Friday, August 6, 2010

Shovel Time


That project back in the Diggins isn't going to finish itself. There is a little can of worms still lurking after all. It seems that there isn't a standard design for 3/4 inch galvanized unions. I've tried two examples and I'm still getting some weeping at the joint.

I've got a third example of the breed ready to install Saturday. Should this one do the trick, there'll be no excuse to keep me from digging and screening the garden beds and installing the soaker hoses.

I enjoyed a funny ironic thing on my way to the project at hand. I recorded another episode of the History Channel's "Modern Marvels" their story of gadgets, structures, machines, tools, and all things engineered.
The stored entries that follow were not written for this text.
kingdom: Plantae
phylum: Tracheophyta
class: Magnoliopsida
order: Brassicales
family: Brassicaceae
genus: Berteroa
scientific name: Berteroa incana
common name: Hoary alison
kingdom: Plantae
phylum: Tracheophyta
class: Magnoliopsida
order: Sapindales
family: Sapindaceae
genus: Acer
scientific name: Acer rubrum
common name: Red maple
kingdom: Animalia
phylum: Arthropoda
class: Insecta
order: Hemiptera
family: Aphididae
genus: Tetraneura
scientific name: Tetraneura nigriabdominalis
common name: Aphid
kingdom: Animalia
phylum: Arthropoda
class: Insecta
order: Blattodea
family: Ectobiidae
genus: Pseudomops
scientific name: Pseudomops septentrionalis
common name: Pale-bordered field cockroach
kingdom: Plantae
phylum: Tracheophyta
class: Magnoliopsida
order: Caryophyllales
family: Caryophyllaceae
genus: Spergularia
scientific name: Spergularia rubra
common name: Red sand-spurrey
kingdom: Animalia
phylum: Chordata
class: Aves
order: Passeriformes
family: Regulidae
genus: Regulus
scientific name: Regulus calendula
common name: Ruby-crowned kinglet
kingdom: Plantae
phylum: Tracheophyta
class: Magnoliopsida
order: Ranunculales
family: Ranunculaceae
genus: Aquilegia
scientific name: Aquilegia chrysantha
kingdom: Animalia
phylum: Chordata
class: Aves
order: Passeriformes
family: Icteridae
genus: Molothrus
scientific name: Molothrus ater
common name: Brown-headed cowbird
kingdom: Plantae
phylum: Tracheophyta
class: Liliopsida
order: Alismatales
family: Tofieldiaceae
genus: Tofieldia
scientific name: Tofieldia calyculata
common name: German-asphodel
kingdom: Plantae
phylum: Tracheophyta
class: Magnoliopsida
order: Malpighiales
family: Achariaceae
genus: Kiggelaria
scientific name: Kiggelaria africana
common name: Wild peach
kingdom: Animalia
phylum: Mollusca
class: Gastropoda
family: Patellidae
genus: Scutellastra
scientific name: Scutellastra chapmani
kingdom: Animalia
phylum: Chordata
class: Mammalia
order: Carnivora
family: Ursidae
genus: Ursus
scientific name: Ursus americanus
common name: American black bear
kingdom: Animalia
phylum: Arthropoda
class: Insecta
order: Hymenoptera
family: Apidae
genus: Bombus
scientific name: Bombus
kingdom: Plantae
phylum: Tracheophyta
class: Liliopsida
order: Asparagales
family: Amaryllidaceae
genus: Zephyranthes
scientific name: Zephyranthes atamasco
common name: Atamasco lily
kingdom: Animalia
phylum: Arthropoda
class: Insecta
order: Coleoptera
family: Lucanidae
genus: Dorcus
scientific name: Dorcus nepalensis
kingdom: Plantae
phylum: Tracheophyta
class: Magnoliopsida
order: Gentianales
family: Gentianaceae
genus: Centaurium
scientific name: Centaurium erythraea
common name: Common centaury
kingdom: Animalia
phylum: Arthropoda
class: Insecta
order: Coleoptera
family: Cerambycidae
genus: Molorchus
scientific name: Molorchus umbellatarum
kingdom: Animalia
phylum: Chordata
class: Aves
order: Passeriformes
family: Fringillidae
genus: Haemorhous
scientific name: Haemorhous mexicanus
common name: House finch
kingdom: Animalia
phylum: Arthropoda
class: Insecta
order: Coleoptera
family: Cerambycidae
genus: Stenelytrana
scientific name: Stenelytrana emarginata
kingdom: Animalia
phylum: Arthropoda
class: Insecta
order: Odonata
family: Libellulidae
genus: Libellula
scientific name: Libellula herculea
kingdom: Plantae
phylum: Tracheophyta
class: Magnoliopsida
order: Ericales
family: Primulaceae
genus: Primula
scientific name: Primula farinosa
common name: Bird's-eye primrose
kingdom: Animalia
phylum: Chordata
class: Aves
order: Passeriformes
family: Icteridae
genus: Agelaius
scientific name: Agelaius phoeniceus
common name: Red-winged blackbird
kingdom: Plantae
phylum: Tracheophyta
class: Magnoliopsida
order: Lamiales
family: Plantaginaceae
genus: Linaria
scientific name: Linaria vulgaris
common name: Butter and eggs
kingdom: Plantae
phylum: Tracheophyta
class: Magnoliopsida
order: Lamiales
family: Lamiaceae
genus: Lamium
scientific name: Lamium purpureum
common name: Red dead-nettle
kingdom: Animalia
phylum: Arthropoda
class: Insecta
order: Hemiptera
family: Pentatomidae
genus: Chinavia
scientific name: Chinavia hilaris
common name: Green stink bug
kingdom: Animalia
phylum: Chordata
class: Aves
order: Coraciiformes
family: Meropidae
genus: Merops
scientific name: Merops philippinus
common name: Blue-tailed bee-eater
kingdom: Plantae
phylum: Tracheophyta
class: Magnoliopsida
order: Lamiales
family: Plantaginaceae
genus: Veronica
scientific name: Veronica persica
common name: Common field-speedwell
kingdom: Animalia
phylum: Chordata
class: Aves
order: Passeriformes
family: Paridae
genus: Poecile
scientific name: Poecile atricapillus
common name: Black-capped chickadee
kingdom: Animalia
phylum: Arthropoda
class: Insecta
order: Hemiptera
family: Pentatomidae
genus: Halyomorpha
Tonight's episode: "Shovels"

I took the hint...and I learned the the business end of those giant excavators they use 24/7 in the world's largest open pit mines, the shovel part of "steam shovel" is named the Dipper.

Some of these dippers hold 50-60 cubic yards of material in a single scoop...er, dip. The biggest dumpster you can get is a whopping 40 yards!

The show also toured the World's largest shovel collection, back East at some university. I didn't watch every second as I was editing the hour so I can burn it to DVD, so I never caught the name of the school...but they have more than 750 Ames shovels in their collection.

Ames shovels built America, dug for gold in two gold rushes...California and Australia...built the Panama and Erie canals, and built most all of America's railroads.

I looked it up. The Stonehill Industrial History Center is at Stonehill College, Easton, Massachusetts. First made in 1774 at North Bridgewater, MA, Ames shovels were built in Easton since 1803.

By the 1850's, the Ames Brothers were successful businessmen, and one of them became the US Representative from Massachusetts, and was a big mover and shaker in getting Congress to fund the Transcontinental Railroad.

When I was in 7th grade, I visited Promontory Point, Utah where the Golden Spike was driven in 1869. Even though the golden spike was driven 95 years earlier, there were still many rusted, abandoned Ames shovels laying about the two roadbeds.

I've been shoveling my driveways in Truckee for more than 22 years with the same Ames square-point gravel scoop shovel.

I'll be digging in the garden Saturday with an Ames shovel, too.